Cette différence dans la distribution des rendements de ces deux types de fonds communs de placement, qui investissent dans des titres de créance ayant des profils de risque de crédit et d'échéance similaires, peut expliquer pourquoi les flux globaux dans les fonds de prêts ont tendance à être plus volatils au fil du temps que ceux dans les fonds à haut rendement , comme le montre le graphique ci-dessous.

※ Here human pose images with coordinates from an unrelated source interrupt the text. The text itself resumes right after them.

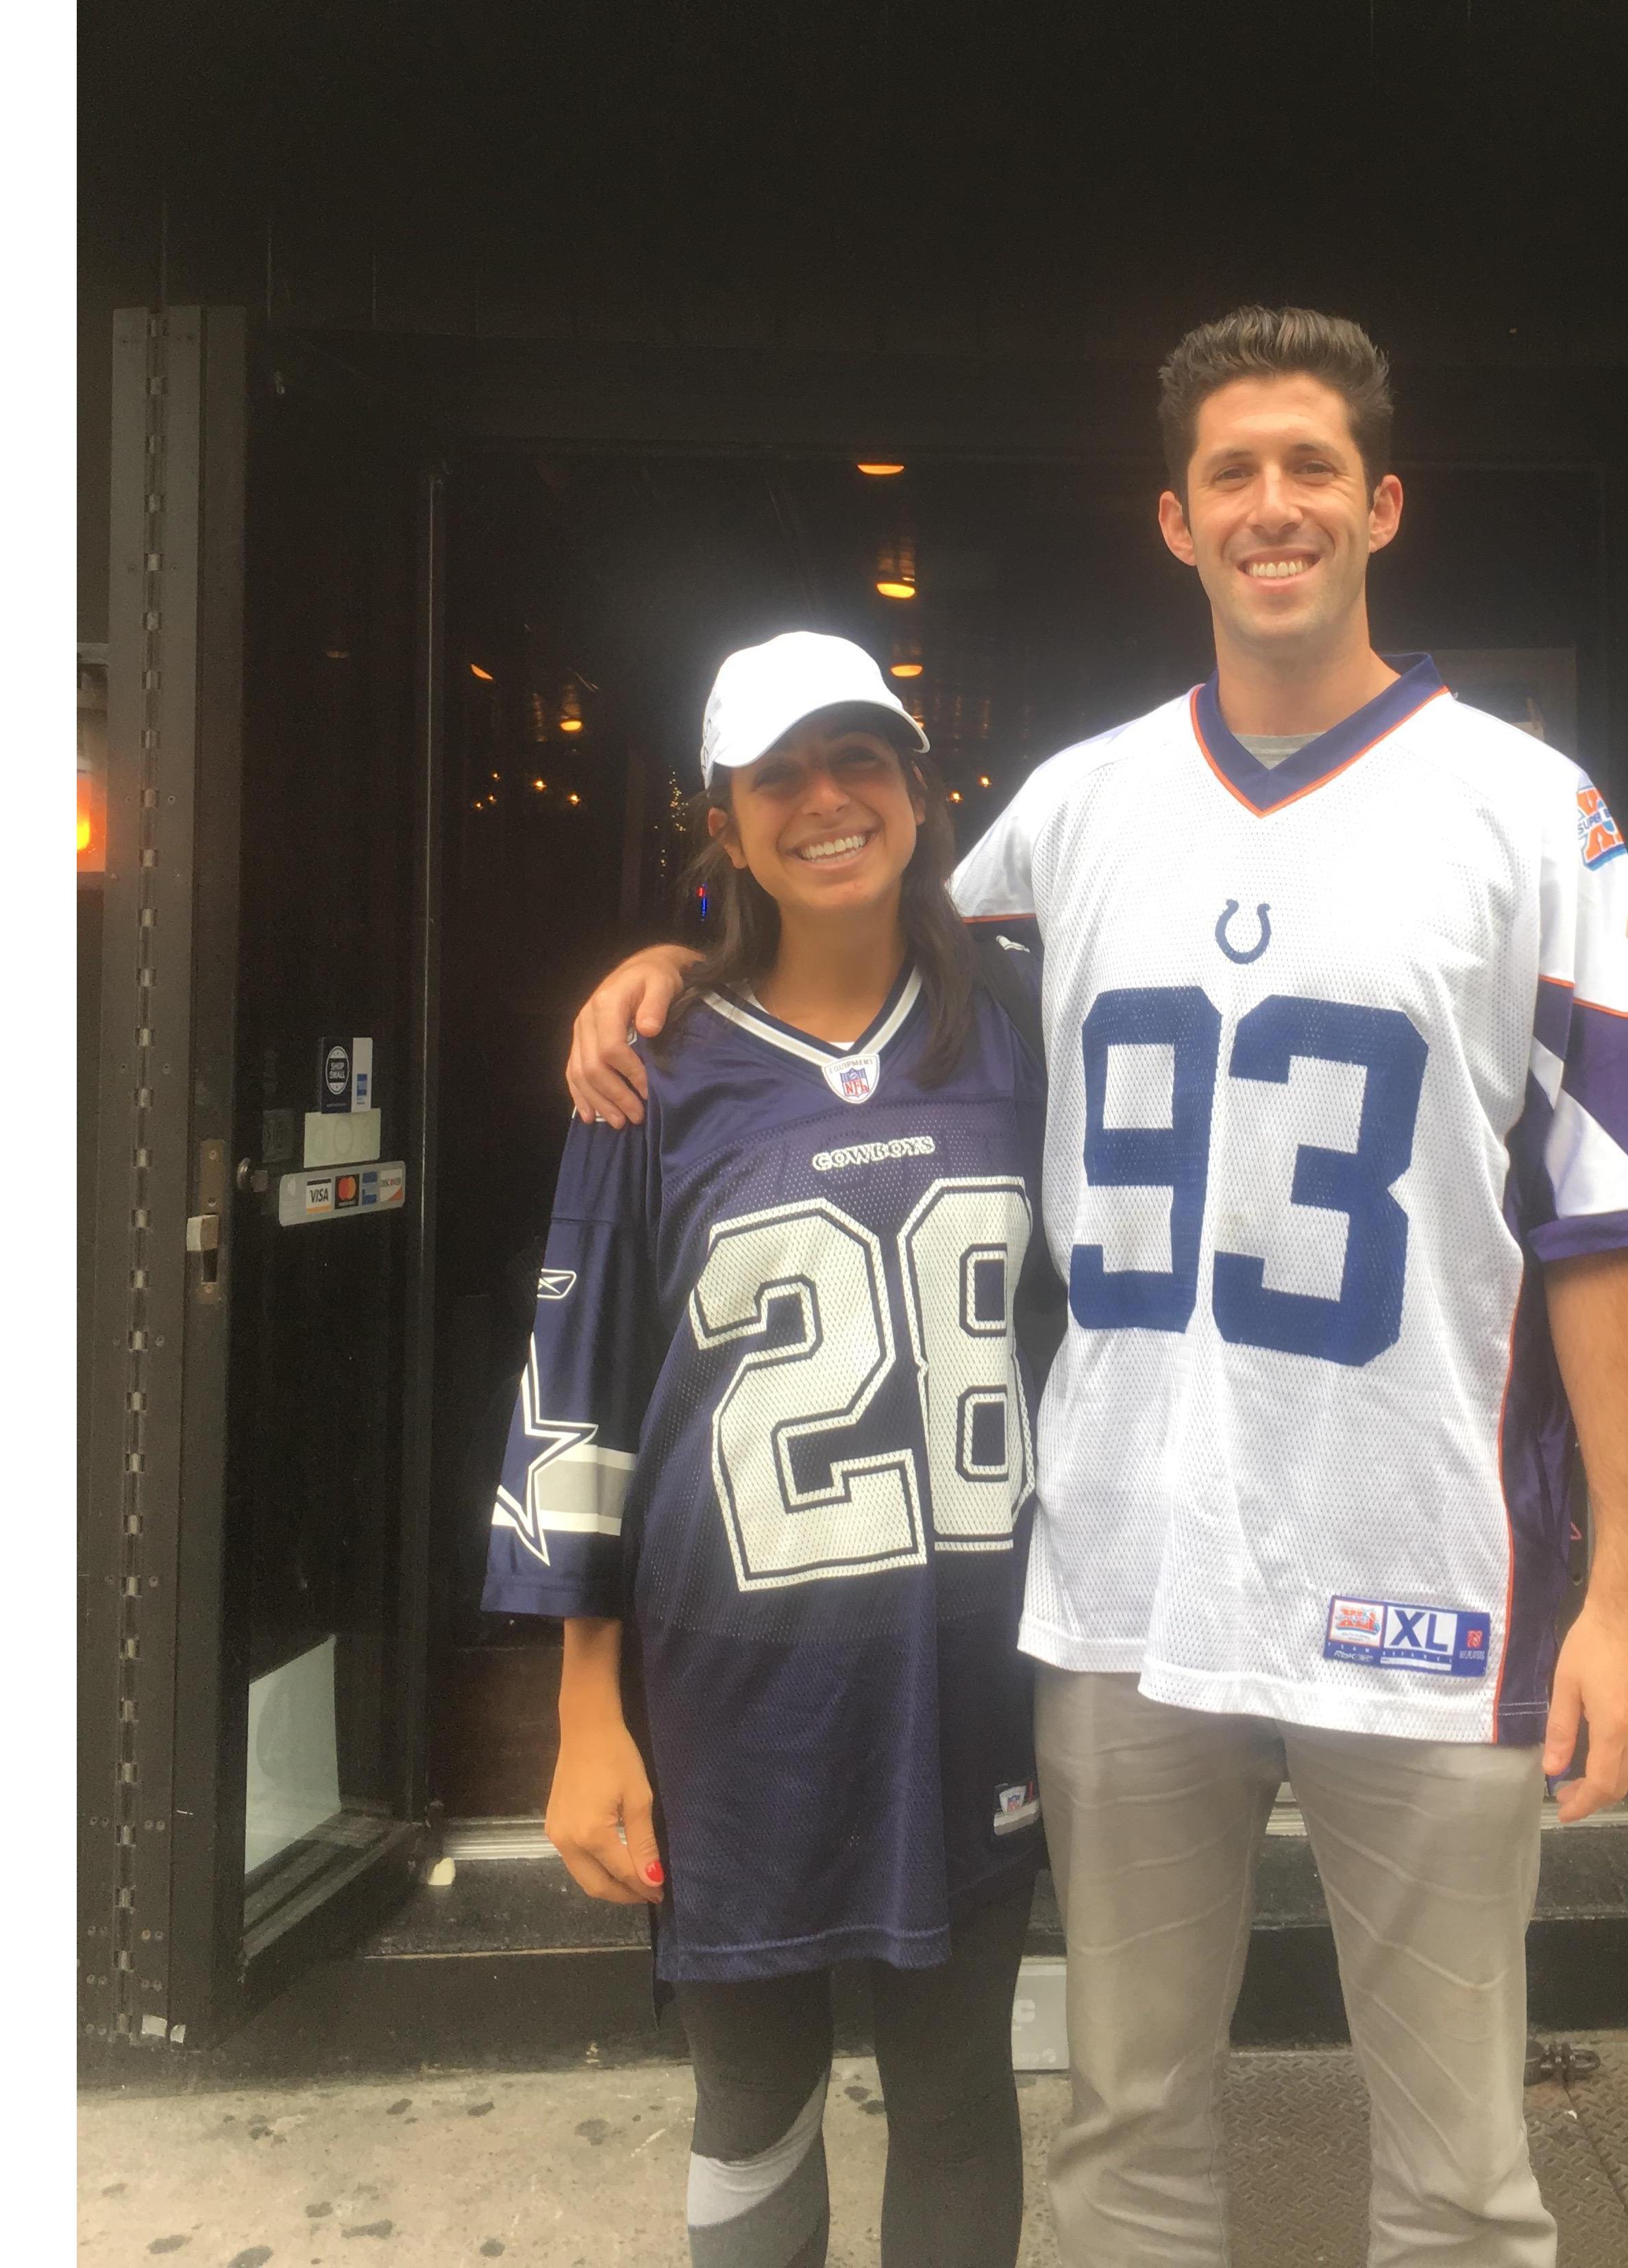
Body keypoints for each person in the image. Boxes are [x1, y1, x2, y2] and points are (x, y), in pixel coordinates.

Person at [567, 308, 1628, 2268]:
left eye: (1310, 467)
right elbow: (848, 952)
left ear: (1381, 504)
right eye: (1231, 474)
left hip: (1424, 1572)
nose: (1273, 505)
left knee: (1462, 2174)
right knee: (1124, 2133)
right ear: (1177, 523)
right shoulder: (1080, 805)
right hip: (1122, 1580)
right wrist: (680, 961)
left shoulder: (1533, 807)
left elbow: (1608, 1221)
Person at [485, 631, 1059, 2268]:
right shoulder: (654, 1068)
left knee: (958, 2094)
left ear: (920, 793)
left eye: (858, 759)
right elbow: (580, 1395)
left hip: (969, 1676)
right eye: (779, 775)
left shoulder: (1026, 1029)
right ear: (726, 826)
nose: (826, 800)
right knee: (749, 2105)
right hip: (734, 1694)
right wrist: (585, 1715)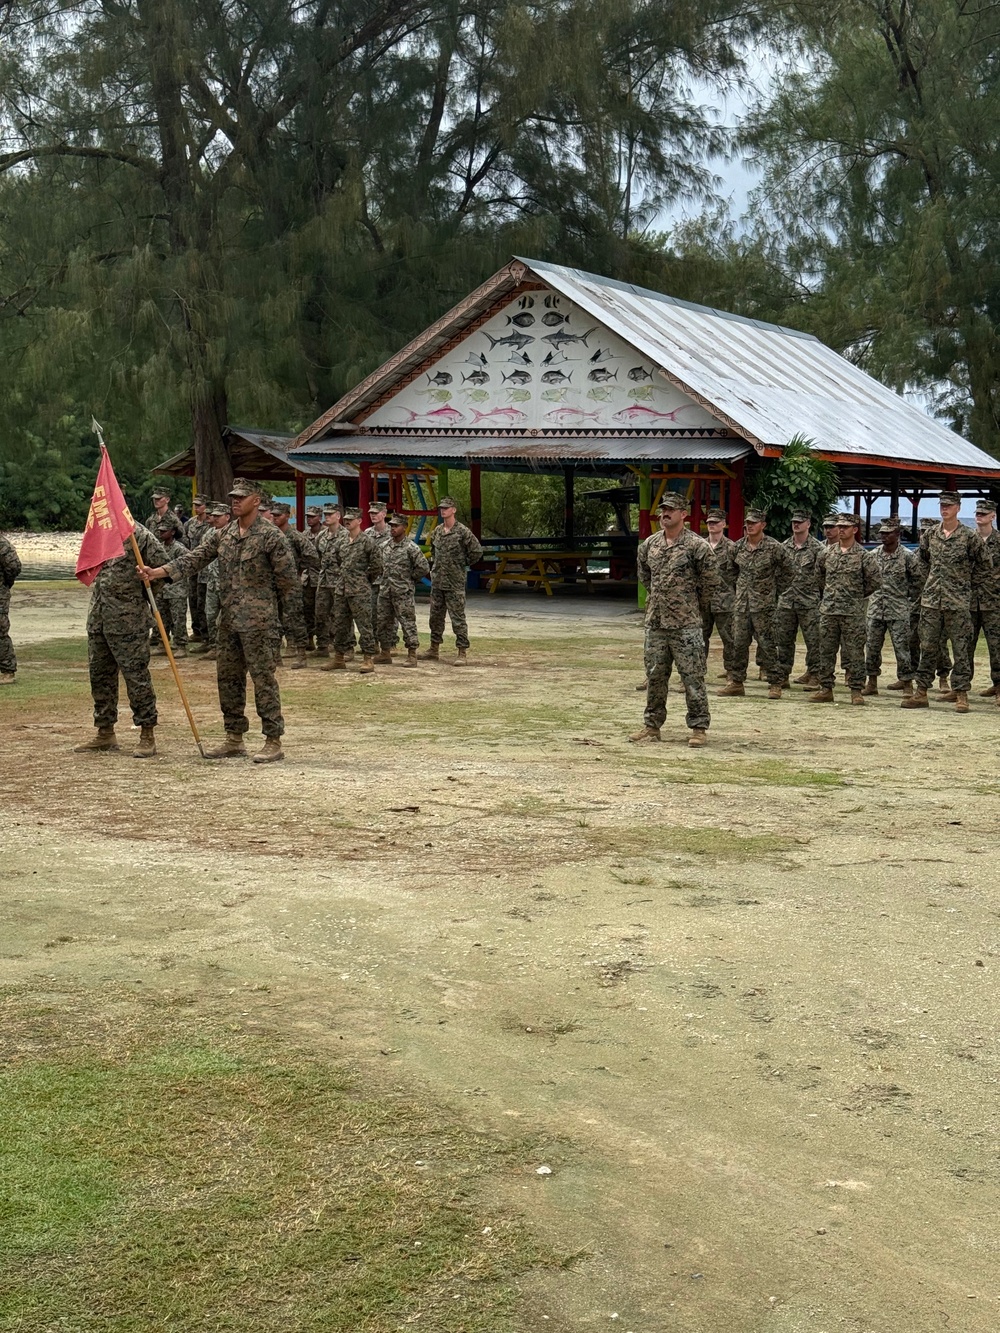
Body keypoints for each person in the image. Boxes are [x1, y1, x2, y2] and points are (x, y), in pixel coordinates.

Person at [139, 477, 305, 763]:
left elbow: (288, 585)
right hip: (227, 621)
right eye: (233, 497)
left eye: (242, 497)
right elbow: (195, 558)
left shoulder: (271, 536)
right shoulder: (223, 534)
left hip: (259, 623)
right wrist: (159, 571)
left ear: (256, 500)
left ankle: (273, 739)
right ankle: (234, 737)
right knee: (228, 679)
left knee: (263, 679)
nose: (235, 501)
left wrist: (291, 632)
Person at [74, 521, 168, 757]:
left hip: (128, 621)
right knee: (100, 677)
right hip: (99, 619)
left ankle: (147, 733)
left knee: (136, 678)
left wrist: (140, 599)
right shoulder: (99, 535)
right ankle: (105, 732)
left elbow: (162, 569)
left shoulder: (139, 535)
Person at [631, 494, 718, 748]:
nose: (665, 513)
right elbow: (645, 576)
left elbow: (711, 582)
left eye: (670, 509)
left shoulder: (696, 546)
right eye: (663, 509)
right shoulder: (650, 544)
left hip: (686, 624)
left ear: (684, 514)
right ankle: (652, 725)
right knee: (655, 676)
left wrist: (689, 604)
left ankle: (699, 727)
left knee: (693, 676)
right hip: (656, 622)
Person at [903, 490, 992, 712]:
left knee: (961, 649)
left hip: (958, 602)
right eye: (942, 505)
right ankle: (921, 691)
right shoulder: (931, 534)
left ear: (958, 508)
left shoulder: (969, 536)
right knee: (928, 647)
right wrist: (928, 585)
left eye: (949, 506)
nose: (945, 509)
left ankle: (961, 694)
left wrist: (966, 585)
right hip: (932, 602)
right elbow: (922, 562)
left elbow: (984, 565)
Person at [717, 507, 795, 699]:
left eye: (754, 523)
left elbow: (789, 571)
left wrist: (774, 591)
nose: (750, 526)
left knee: (767, 644)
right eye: (748, 523)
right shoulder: (737, 547)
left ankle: (775, 683)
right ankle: (736, 682)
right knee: (738, 644)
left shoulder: (774, 547)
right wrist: (739, 588)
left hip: (765, 606)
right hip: (742, 605)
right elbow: (728, 570)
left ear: (763, 525)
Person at [807, 512, 881, 704]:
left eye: (845, 527)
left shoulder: (864, 556)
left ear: (854, 530)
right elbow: (819, 577)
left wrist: (854, 595)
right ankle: (826, 688)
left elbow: (874, 581)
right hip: (829, 610)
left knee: (855, 651)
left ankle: (856, 689)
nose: (840, 530)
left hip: (852, 612)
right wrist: (832, 595)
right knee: (826, 650)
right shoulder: (826, 553)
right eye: (838, 526)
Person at [419, 497, 483, 664]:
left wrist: (462, 563)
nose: (443, 511)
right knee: (435, 617)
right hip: (438, 581)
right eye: (441, 508)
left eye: (446, 508)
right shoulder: (437, 532)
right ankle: (434, 649)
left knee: (458, 618)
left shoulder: (462, 531)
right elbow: (434, 552)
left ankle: (462, 652)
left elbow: (476, 552)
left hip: (454, 582)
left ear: (453, 510)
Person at [863, 515, 918, 696]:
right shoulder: (872, 556)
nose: (883, 536)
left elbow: (918, 582)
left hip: (898, 610)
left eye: (888, 533)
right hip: (876, 609)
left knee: (902, 649)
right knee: (871, 647)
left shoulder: (908, 557)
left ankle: (906, 683)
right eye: (881, 533)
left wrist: (906, 598)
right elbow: (865, 580)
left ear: (897, 534)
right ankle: (871, 682)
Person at [328, 508, 382, 673]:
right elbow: (337, 559)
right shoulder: (342, 540)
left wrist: (364, 579)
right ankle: (339, 658)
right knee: (340, 624)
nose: (347, 522)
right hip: (342, 589)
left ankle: (368, 658)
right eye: (346, 519)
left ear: (359, 521)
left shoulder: (367, 541)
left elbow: (377, 565)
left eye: (351, 519)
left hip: (359, 590)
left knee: (364, 624)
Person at [775, 509, 823, 688]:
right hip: (786, 601)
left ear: (808, 524)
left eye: (800, 522)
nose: (796, 524)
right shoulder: (782, 547)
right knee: (784, 641)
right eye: (794, 521)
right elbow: (777, 573)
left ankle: (814, 674)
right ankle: (782, 675)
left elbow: (824, 575)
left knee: (814, 641)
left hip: (809, 602)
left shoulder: (818, 549)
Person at [375, 513, 430, 666]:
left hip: (403, 592)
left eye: (396, 526)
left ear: (404, 528)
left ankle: (412, 654)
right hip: (385, 591)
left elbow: (424, 567)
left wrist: (410, 579)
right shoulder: (384, 546)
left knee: (407, 623)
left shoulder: (411, 547)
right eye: (391, 526)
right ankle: (385, 652)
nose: (392, 528)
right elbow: (378, 565)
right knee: (383, 622)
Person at [273, 502, 319, 669]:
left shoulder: (296, 536)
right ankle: (275, 654)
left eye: (278, 515)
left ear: (287, 516)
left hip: (291, 585)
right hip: (272, 584)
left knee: (296, 619)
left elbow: (313, 557)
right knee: (273, 619)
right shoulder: (270, 535)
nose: (275, 518)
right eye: (273, 515)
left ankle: (301, 654)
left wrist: (299, 570)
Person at [909, 515, 952, 693]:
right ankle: (911, 677)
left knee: (939, 644)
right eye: (921, 532)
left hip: (937, 606)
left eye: (927, 532)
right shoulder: (912, 557)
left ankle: (943, 677)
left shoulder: (942, 557)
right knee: (912, 641)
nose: (923, 535)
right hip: (917, 606)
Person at [970, 498, 1000, 701]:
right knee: (964, 646)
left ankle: (998, 686)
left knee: (996, 646)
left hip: (994, 601)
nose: (979, 516)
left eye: (983, 513)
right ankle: (960, 686)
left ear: (993, 516)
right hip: (969, 601)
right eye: (977, 513)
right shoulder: (967, 540)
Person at [702, 507, 737, 681]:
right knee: (700, 639)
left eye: (715, 522)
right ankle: (696, 673)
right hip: (703, 601)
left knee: (730, 639)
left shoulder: (732, 548)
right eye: (709, 522)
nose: (711, 525)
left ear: (723, 524)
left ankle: (732, 672)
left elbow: (739, 574)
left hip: (725, 601)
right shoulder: (700, 546)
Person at [314, 504, 347, 660]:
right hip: (324, 581)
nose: (326, 517)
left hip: (339, 581)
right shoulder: (321, 536)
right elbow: (318, 557)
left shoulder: (346, 536)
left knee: (341, 616)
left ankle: (347, 647)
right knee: (320, 614)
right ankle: (322, 645)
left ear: (338, 516)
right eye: (325, 514)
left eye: (330, 514)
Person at [155, 521, 190, 656]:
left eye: (164, 531)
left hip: (177, 590)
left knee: (178, 619)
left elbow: (186, 565)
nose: (161, 533)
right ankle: (162, 644)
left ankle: (181, 645)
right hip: (162, 590)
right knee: (162, 619)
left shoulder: (179, 549)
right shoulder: (159, 547)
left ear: (173, 532)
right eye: (160, 531)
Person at [201, 502, 231, 659]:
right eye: (214, 516)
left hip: (228, 584)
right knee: (211, 614)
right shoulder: (208, 535)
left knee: (228, 617)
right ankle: (214, 646)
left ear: (227, 517)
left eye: (219, 516)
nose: (215, 518)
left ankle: (227, 647)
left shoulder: (233, 534)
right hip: (212, 582)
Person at [184, 494, 211, 643]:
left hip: (206, 566)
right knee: (192, 597)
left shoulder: (210, 523)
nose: (196, 508)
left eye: (199, 505)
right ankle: (196, 631)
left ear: (206, 506)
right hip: (192, 566)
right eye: (195, 505)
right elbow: (184, 541)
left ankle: (205, 632)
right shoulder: (190, 523)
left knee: (203, 600)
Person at [367, 501, 393, 641]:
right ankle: (374, 642)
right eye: (371, 513)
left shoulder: (392, 532)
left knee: (388, 613)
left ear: (383, 514)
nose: (373, 515)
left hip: (388, 580)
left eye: (376, 513)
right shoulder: (367, 533)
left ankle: (391, 642)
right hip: (372, 580)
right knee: (371, 611)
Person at [0, 531, 21, 686]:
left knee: (0, 631)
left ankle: (8, 671)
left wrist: (5, 584)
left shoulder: (2, 543)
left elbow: (14, 567)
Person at [301, 504, 323, 648]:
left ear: (319, 518)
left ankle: (326, 640)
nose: (309, 519)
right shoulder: (304, 535)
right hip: (307, 579)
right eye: (308, 517)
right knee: (307, 610)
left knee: (324, 612)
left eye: (312, 517)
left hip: (323, 578)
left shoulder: (326, 534)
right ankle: (309, 638)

Sorties de fonds de prêts bancaires pendant COVID-19

Résumer

La plus grande vulnérabilité du secteur des fonds de prêts aux chocs agrégés négatifs peut s’expliquer par le fait que les rendements des fonds de prêts ont tendance à être plus corrélés que ceux des fonds à haut rendement; en conséquence, les investisseurs peuvent être plus incités à quitter le secteur en masse dans les moments difficiles, plutôt que de réaffecter leurs liquidités entre les fonds du secteur. Dans un contexte d'incertitude accrue entourant la crise du COVID-19, les sorties récentes de fonds communs de placement obligataires, et en particulier de fonds à haut rendement, ont soulevé des inquiétudes quant aux ventes potentielles de feu par les gestionnaires de fonds. Les sorties de fonds de prêts ont été beaucoup plus importantes et plus persistantes, justifiant ainsi une analyse continue à l'avenir.

Nicola Cetorelli
Nicola Cetorelli est vice-président du groupe de recherche et de statistiques de la Federal Reserve Bank de New York.

Gabriele La Spada <

Gabriele La Spada est économiste principale au Groupe de recherche et de statistiques de la Banque.

João Santos

João Santos est vice-président principal du Groupe de recherche et de statistiques de la Banque.

Comment citer ce post:

Nicola Cetorelli, Gabriele La Spada et João Santos, «Sorties de fonds de prêts bancaires pendant COVID-19», Federal Reserve Bank of New York Liberty Street Economics, 16 juin 2020, https://libertystreeteconomics.newyorkfed.org/2020/06/outflows-from-bank-loan-funds-during-covid-19.html.


Avertissement

Les opinions exprimées dans ce billet sont celles des auteurs et ne reflètent pas nécessairement la position de la Federal Reserve Bank de New York ou du Federal Reserve System. Toute erreur ou omission relève de la responsabilité des auteurs.